When smoking laws became stricter, there was a lot of discussion in society. One might even say there was a strong polarization, where on the one hand newspaper articles appeared that claimed how outlawing smoking in the train was ‘totalitarian’, while we also had family members who would no longer allow people to smoke inside their house, which led my parents (both smokers) to stop visiting these family members. Changing norms leads to conflict. People feel personally attacked, they become uncertain, and in the discussions that follow we will see all opinions ranging from how people should be free to do what they want, to how people who smoke should pay more for healthcare.

We’ve seen the same in scientific reform, although the discussion is more often along the lines of how smoking can’t be that bad if my 95 year old grandmother has been smoking a packet a day for 70 years and feels perfectly fine, to how alcohol use or lack of exercise are much bigger problems and why isn’t anyone talking about those.

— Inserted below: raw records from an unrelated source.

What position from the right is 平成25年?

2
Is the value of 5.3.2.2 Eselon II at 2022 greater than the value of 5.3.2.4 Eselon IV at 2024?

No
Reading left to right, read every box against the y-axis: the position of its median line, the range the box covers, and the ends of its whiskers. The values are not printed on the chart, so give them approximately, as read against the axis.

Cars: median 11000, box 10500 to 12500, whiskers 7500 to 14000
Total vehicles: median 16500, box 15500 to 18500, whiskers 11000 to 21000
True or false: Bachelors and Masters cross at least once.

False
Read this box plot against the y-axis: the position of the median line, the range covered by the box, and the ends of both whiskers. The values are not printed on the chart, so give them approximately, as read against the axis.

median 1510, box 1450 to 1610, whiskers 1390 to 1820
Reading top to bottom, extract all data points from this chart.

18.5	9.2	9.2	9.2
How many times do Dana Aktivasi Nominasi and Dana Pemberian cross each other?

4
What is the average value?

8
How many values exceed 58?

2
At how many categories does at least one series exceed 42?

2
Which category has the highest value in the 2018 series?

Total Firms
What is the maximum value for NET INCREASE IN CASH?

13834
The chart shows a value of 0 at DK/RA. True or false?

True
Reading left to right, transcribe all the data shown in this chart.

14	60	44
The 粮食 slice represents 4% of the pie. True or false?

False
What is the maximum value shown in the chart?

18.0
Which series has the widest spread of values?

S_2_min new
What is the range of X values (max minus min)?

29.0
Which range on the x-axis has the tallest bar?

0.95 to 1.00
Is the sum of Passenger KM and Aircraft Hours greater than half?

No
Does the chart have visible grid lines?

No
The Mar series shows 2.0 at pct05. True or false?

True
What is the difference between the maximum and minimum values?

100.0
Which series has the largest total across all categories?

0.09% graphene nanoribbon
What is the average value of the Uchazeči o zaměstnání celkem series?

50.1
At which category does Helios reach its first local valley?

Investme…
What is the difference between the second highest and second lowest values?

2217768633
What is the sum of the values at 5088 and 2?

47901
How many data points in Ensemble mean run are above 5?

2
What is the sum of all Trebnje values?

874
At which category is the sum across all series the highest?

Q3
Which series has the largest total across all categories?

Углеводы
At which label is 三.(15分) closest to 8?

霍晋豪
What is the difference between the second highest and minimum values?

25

But throughout all this discussion, norms just change. Even my parents stopped smoking inside their own home around a decade ago. The Dutch National Body for Scientific Integrity has classified p-hacking and optional stopping as violations of research integrity. Science is continuously improving, but change is slow. Someone once explained to me that correcting the course of science is like steering an oil tanker - any change in direction takes a while to be noticed. But when change happens, it’s worth standing still to reflect on it, and look at how far we’ve come.